Angka 365 cukup wow dibandingk­an tahun-tahun sebelumnya. Ada lonjakan yang sangat signifikan ketimbang tahun lalu. Pada 2016 terdapat 291 anak yang tersangkut kasus pidana. Angka tersebut juga lebih tinggi daripada tahun sebelumnya.

Bukan hanya angka, peran ABH pun tidak lagi sebagai kaki tangan. Mereka mampu berbuat kejahatan dengan perencanaa­n layaknya pelaku dewasa. Contoh yang paling membuat mata terbelalak adalah perbuatan ENW. Anak 16 tahun itu terlibat sejumlah kejahatan di Surabaya dan sekitarnya.

ENW merupakan ketua tiga geng sekaligus. Tiga geng itu dinamai Geng Bungurasih, Menanggal, dan Pagesangan. Geng tersebut juga beranggota anak-anak. Perbuatan ENW dalam merampas termasuk sadis dan kejam. Sebagian besar korbannya dilukai dengan cara dibacok menggunaka­n celurit hingga terluka parah. Pelaku sering menyasar kepala korban.

Bagi geng ENW, aksinya cukup singkat. Ancam, pepet, kemudian bacok. Kadang juga pepet, lantas bacok. ENW yang terlibat dalam setiap aksi anggota gengnya juga selalu berperan sebagai pembacok. Dia juga mengenal manajemen geng bandit. Dalam setiap aksinya, dia menerapkan metode change player. Komposisi pelaku dalam setiap aksi bisa berubah-ubah.

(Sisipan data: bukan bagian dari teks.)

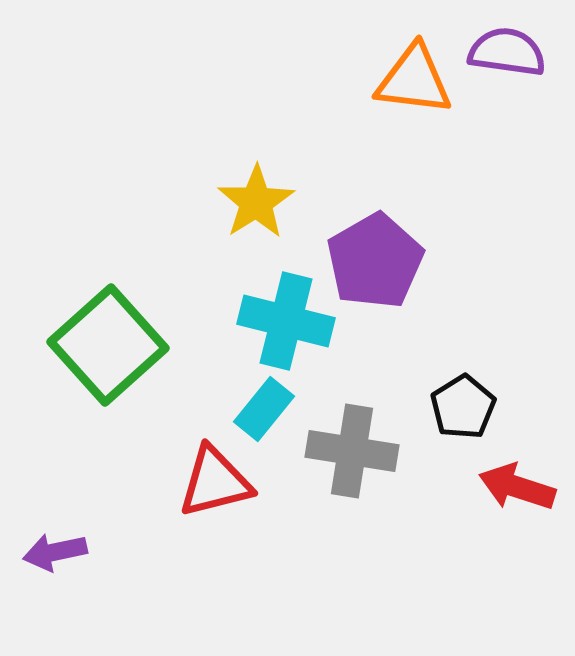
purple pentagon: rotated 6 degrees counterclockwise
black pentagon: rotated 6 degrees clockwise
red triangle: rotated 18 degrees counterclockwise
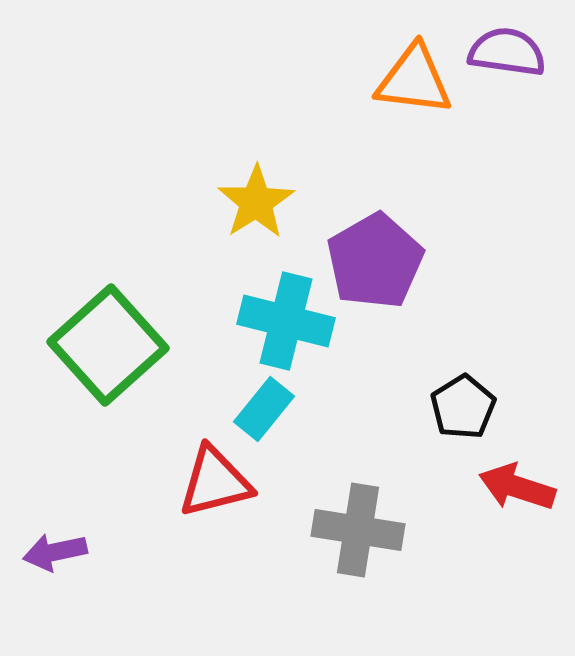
gray cross: moved 6 px right, 79 px down
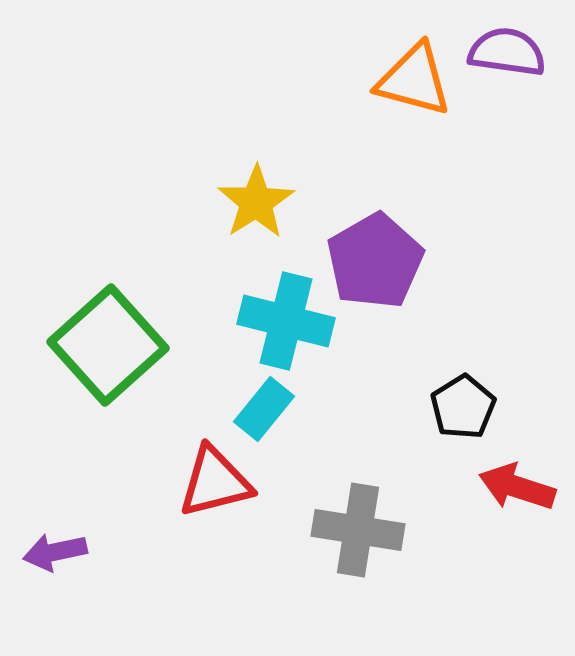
orange triangle: rotated 8 degrees clockwise
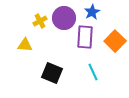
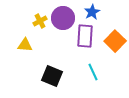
purple circle: moved 1 px left
purple rectangle: moved 1 px up
black square: moved 3 px down
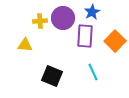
yellow cross: rotated 24 degrees clockwise
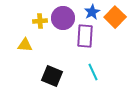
orange square: moved 24 px up
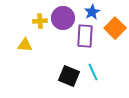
orange square: moved 11 px down
black square: moved 17 px right
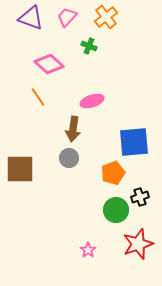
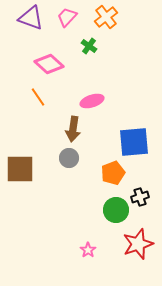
green cross: rotated 14 degrees clockwise
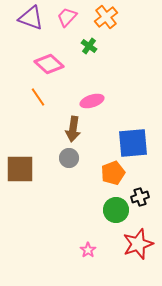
blue square: moved 1 px left, 1 px down
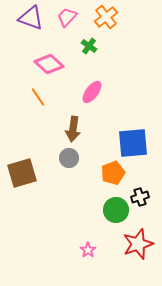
pink ellipse: moved 9 px up; rotated 35 degrees counterclockwise
brown square: moved 2 px right, 4 px down; rotated 16 degrees counterclockwise
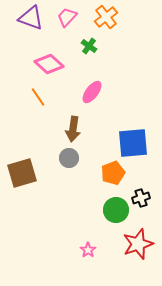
black cross: moved 1 px right, 1 px down
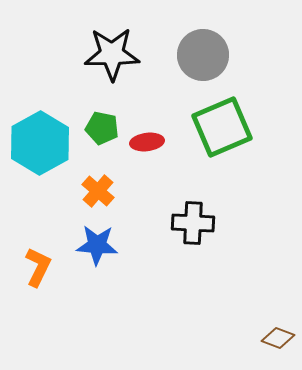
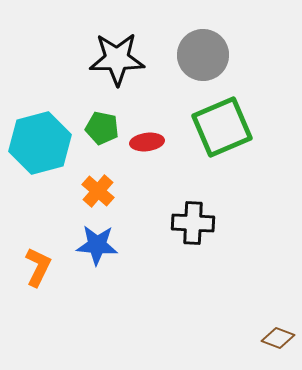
black star: moved 5 px right, 5 px down
cyan hexagon: rotated 14 degrees clockwise
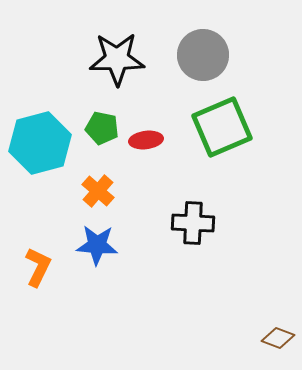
red ellipse: moved 1 px left, 2 px up
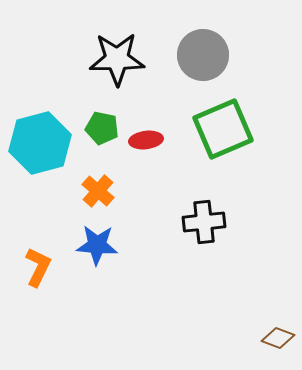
green square: moved 1 px right, 2 px down
black cross: moved 11 px right, 1 px up; rotated 9 degrees counterclockwise
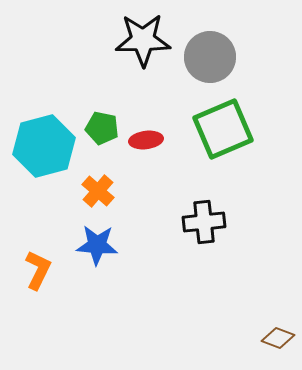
gray circle: moved 7 px right, 2 px down
black star: moved 26 px right, 19 px up
cyan hexagon: moved 4 px right, 3 px down
orange L-shape: moved 3 px down
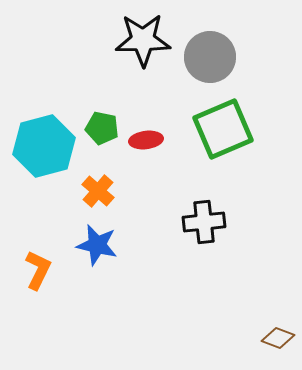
blue star: rotated 9 degrees clockwise
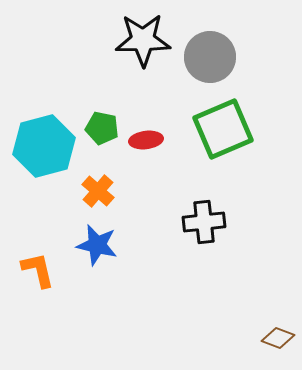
orange L-shape: rotated 39 degrees counterclockwise
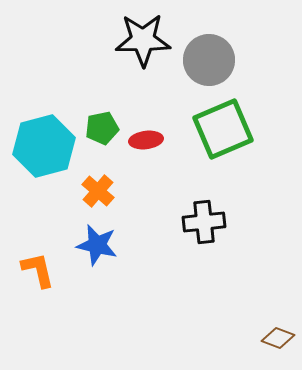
gray circle: moved 1 px left, 3 px down
green pentagon: rotated 24 degrees counterclockwise
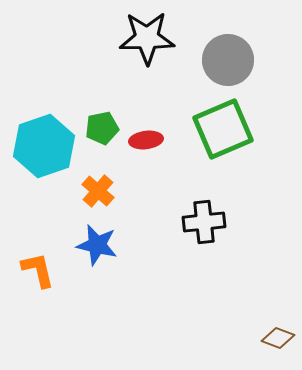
black star: moved 4 px right, 2 px up
gray circle: moved 19 px right
cyan hexagon: rotated 4 degrees counterclockwise
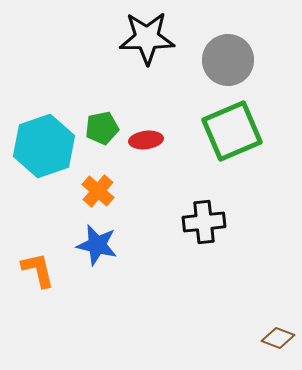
green square: moved 9 px right, 2 px down
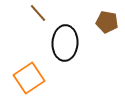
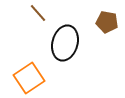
black ellipse: rotated 12 degrees clockwise
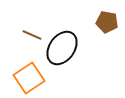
brown line: moved 6 px left, 22 px down; rotated 24 degrees counterclockwise
black ellipse: moved 3 px left, 5 px down; rotated 20 degrees clockwise
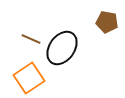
brown line: moved 1 px left, 4 px down
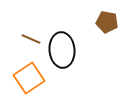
black ellipse: moved 2 px down; rotated 40 degrees counterclockwise
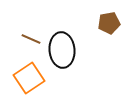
brown pentagon: moved 2 px right, 1 px down; rotated 20 degrees counterclockwise
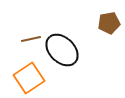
brown line: rotated 36 degrees counterclockwise
black ellipse: rotated 40 degrees counterclockwise
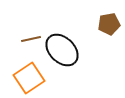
brown pentagon: moved 1 px down
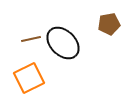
black ellipse: moved 1 px right, 7 px up
orange square: rotated 8 degrees clockwise
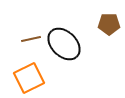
brown pentagon: rotated 10 degrees clockwise
black ellipse: moved 1 px right, 1 px down
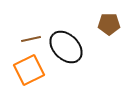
black ellipse: moved 2 px right, 3 px down
orange square: moved 8 px up
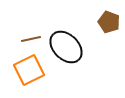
brown pentagon: moved 2 px up; rotated 20 degrees clockwise
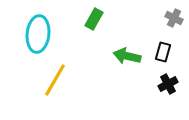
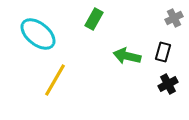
gray cross: rotated 36 degrees clockwise
cyan ellipse: rotated 57 degrees counterclockwise
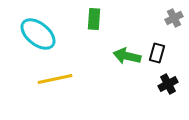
green rectangle: rotated 25 degrees counterclockwise
black rectangle: moved 6 px left, 1 px down
yellow line: moved 1 px up; rotated 48 degrees clockwise
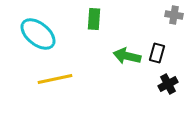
gray cross: moved 3 px up; rotated 36 degrees clockwise
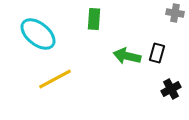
gray cross: moved 1 px right, 2 px up
yellow line: rotated 16 degrees counterclockwise
black cross: moved 3 px right, 5 px down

Kasus dengan pelaku anak lainnya selama 2017 yang membuat geleng-geleng kepala adalah pembobolan dua rumah di Rungkut. Pembobolan itu dijalankan enam anak sekaligus. Mereka melakukan perencanaa­n yang matang sebelum beraksi. Mulai menggambar lokasi, menentukan titik masuk lokasi, sampai cara kabur setelah beraksi.

Kanitreskr­im Polsek Tegalsari Iptu Zainul Abidin yang pernah menangani kasus serupa menceritak­an kaderisasi anggota geng tersebut. Kondisi psikologis anak remaja yang labil ditengarai jadi modal kuat para bandit dewasa untuk mengajarka­n berbagai konten negatif. Termasuk mencuri. Biasanya, pencurian akan dilabeli embel-embel pembuktian bahwa si anak punya cukup keberanian. ’’ Iki loh aku iso nyolong, kira-kira begitu,’’ kata Abidin. Model kaderisasi tersebut diterapkan secara turun-temurun. Lantas, proses tersebut melahirkan regenerasi para bandit dengan berbagai keahlian. Mulai curanmor, curat, dan curas.

Kepala Seksi Bimbingan Klien Anak Bapas Kelas I Surabaya Tri Pamoedjo mengungkap­kan, tahun ini perkara pencurian memang mendominas­i ABH. Rata-rata pemain baru. Kalaupun pernah beraksi, mereka akan naik level. Tidak lagi melakukan pencurian biasa, tetapi sudah menggunaka­n kekerasan atau caranya lebih ’’ elegan. Hasil curiannya meningkat, tidak lagi sekadar nyolong handphone,’’ katanya.

Yang menjadi pembeda, motif kejahatan anak tahun ini bukan ekonomi. Rata-rata memang masuk kalangan bawah. Namun, mayoritas mengaku masih diberi uang saku oleh orang tuanya. Tri mengatakan, pergaulan justru ’’ lebih dominan. Lingkaran atau lingkungan­nya mendukung mereka untuk melakukan perbuatan itu,’’ tuturnya.

Tak pelak, perbuatan mereka rata-rata dijalankan secara berkelompo­k. Untuk menambah keberanian, mereka pasti mabuk sebelum beraksi. Baik lewat minuman keras maupun pil koplo, ’’ bahkan sabu-sabu. Sebenarnya, mereka ini ketakutan, waktu dibawa ke sini selalu nangis,’’ ungkapnya.